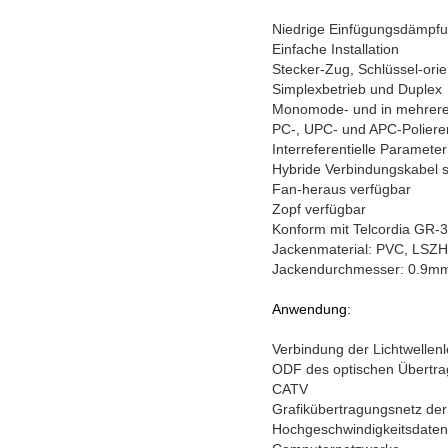
Niedrige Einfügungsdämpf
Einfache Installation
Stecker-Zug, Schlüssel-or
Simplexbetrieb und Duplex
Monomode- und in mehrere
PC-, UPC- und APC-Poliere
Interreferentielle Parameter
Hybride Verbindungskabel s
Fan-heraus verfügbar
Zopf verfügbar
Konform mit Telcordia GR
Jackenmaterial: PVC, LSZ
Jackendurchmesser: 0.9m
Anwendung:
Verbindung der Lichtwellen
ODF des optischen Übertr
CATV
Grafikübertragungsnetz der
Hochgeschwindigkeitsdaten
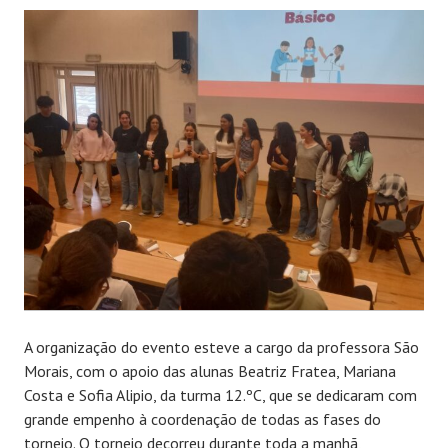
A organização do evento esteve a cargo da professora São
Morais, com o apoio das alunas Beatriz Fratea, Mariana
Costa e Sofia Alipio, da turma 12.ºC, que se dedicaram com
grande empenho à coordenação de todas as fases do
torneio. O torneio decorreu durante toda a manhã,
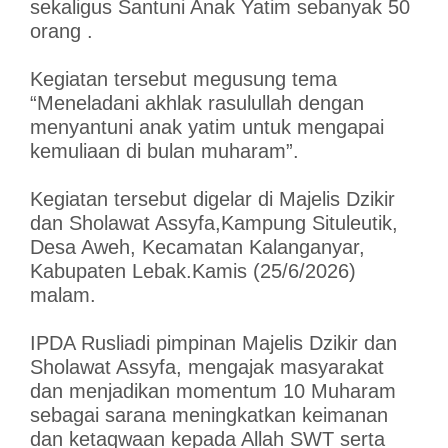
sekaligus Santuni Anak Yatim sebanyak 50
orang .
Kegiatan tersebut megusung tema
“Meneladani akhlak rasulullah dengan
menyantuni anak yatim untuk mengapai
kemuliaan di bulan muharam”.
Kegiatan tersebut digelar di Majelis Dzikir
dan Sholawat Assyfa,Kampung Situleutik,
Desa Aweh, Kecamatan Kalanganyar,
Kabupaten Lebak.Kamis (25/6/2026)
malam.
IPDA Rusliadi pimpinan Majelis Dzikir dan
Sholawat Assyfa, mengajak masyarakat
dan menjadikan momentum 10 Muharam
sebagai sarana meningkatkan keimanan
dan ketaqwaan kepada Allah SWT serta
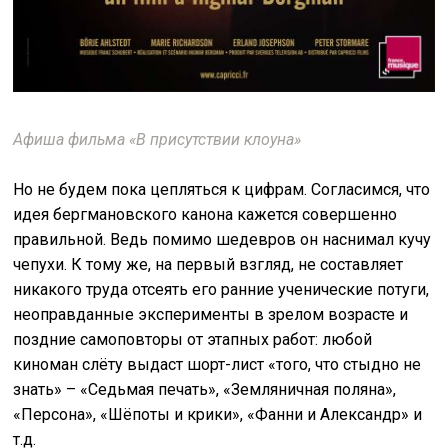
Афиша фильма «В присутствии клоуна»
Но не будем пока цепляться к цифрам. Согласимся, что
идея бергмановского канона кажется совершенно
правильной. Ведь помимо шедевров он наснимал кучу
чепухи. К тому же, на первый взгляд, не составляет
никакого труда отсеять его ранние ученические потуги,
неоправданные эксперименты в зрелом возрасте и
поздние самоповторы от этапных работ: любой
киноман слёту выдаст шорт-лист «того, что стыдно не
знать» – «Седьмая печать», «Земляничная поляна»,
«Персона», «Шёпоты и крики», «Фанни и Александр» и
т.д.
________________________
PROBLEM: Nothing but the lines from the one with "ODF des optischen Übertr" to the one with "menyantuni anak yatim untuk mengapai" above, both included, should be transcribed, exactly and without pictures.

RESPONSE BOX:
ODF des optischen Übertr
CATV
Grafikübertragungsnetz der
Hochgeschwindigkeitsdaten
A organização do evento esteve a cargo da professora São
Morais, com o apoio das alunas Beatriz Fratea, Mariana
Costa e Sofia Alipio, da turma 12.ºC, que se dedicaram com
grande empenho à coordenação de todas as fases do
torneio. O torneio decorreu durante toda a manhã,
sekaligus Santuni Anak Yatim sebanyak 50
orang .
Kegiatan tersebut megusung tema
“Meneladani akhlak rasulullah dengan
menyantuni anak yatim untuk mengapai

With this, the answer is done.